Starting point is 00:32:08 Yep. That was a big different, is a big difference maker for me. And I have to remind myself of that. And Chelsea, I appreciate you taking that for full circle for us. I can't believe we're at time, but I feel like there's so many other things we could talk about. But for those of you listening, if you would like to engage with Chelsea or learn more about her work, you can reach out to her on her website, which is ChelseaConnors.com. It's C-H-E-L-S-E-A-C-O-N-N-O-R-S.com. Or you can follow her on Instagram
Starting point is 00:32:46 at ChelseaConnors underscore. Chelsea, thank you so much for your time today. And before I let you off the hook, I wanted to ask if you wouldn't mind sharing a little bit about your Foundations of You group coaching that you do. Yeah, absolutely.

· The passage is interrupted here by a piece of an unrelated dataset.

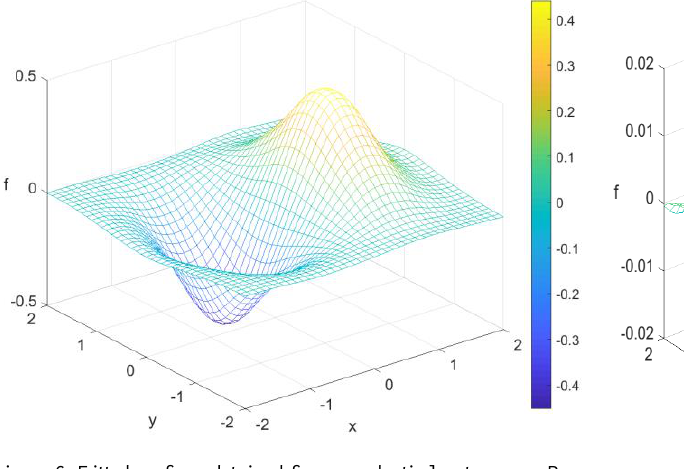
Figure 6. Fitted surface obtained from quadratic least squares B- spline Figure 8. Error in fitting cubic least squares B-spline surface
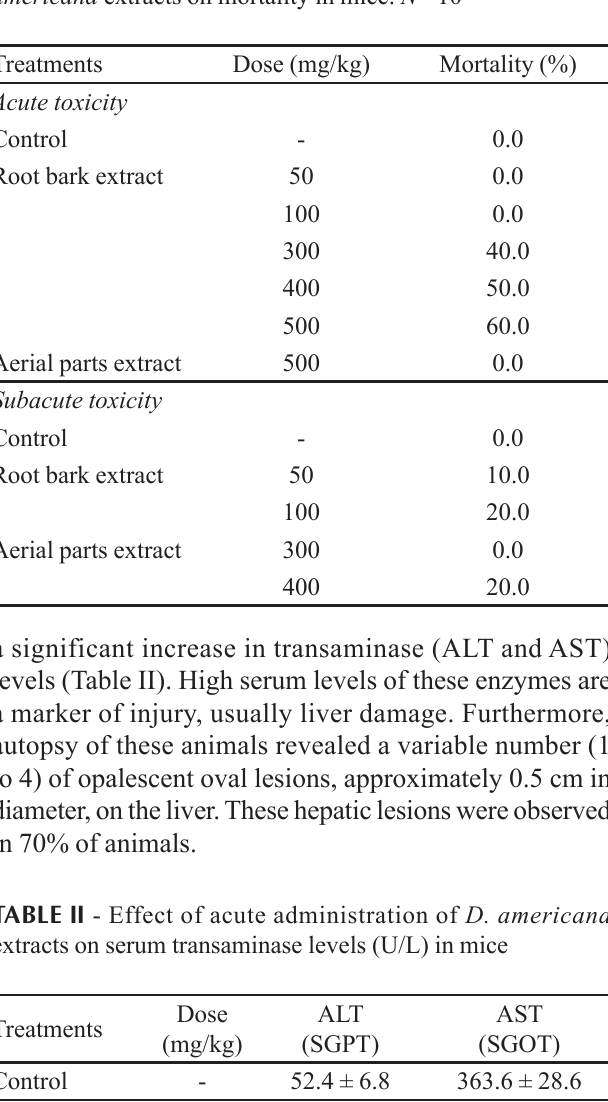
TABLE II - Effect of acute administration of D. americana extracts on serum transaminase levels (U/L) in mice Treatments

Thank you so much. First off, thank you so much
Starting point is 00:33:06 for having me. I loved having our conversation and just, I think we have so much synchronicity in how we see things. And I always love that. Foundations of You is my signature process of really helping people to break through anxiety, self-doubt, fear, and uncertainty so that they can learn how to connect with themselves. So that how piece, right? A lot of times we get it on a logical level, but when it comes to implementing, it feels really challenging so that they can build the really foundational supports of their emotional well-being to build confidence and live life in a way that they actually enjoy. And so that is my signature process that I've put together after thousands and thousands of hours of sitting with clients over the years. So I love sharing that with anyone who feels like that might feel good for them and be a good support with where they're at. And I mean, I, without having gone through it myself, I would highly
Starting point is 00:34:11 recommend it just based on our conversation and what you've said here. Um, so I would imagine if people want to find out more about that, your website and Instagram. Okay, great. Yep, absolutely. Ladies, go find her. Okay, ladies, it isn't up to me or anyone else to define your role as a woman or how you should show up in your life. That's your job and your opportunity. You get to define and live your best life, to be resilient when working towards what matters, to be a researcher of yourself, to become fascinated by yourself. That is my hope for you and really for all of us. And if you could use some support in answering those big questions, don't hesitate to ask.
Starting point is 00:35:01 If you're in the position to make the investment, a life coach can be an amazing resource. If you're not, seek out a wise friend or a mentor or somebody who loves and sees the best in you. Let's do it together this holiday season. As we bring one year to a close, and I'm sure most of us are happy to see 2020 in the rear view mirrored, but as we bring that year to a close, and I'm sure most of us are happy to see 2020 in the rear view mirrored, but as we bring that year to a close and head into a new year, I encourage us all to seek and live our purposes. I can't think of any work more important than that, and this is woman's work.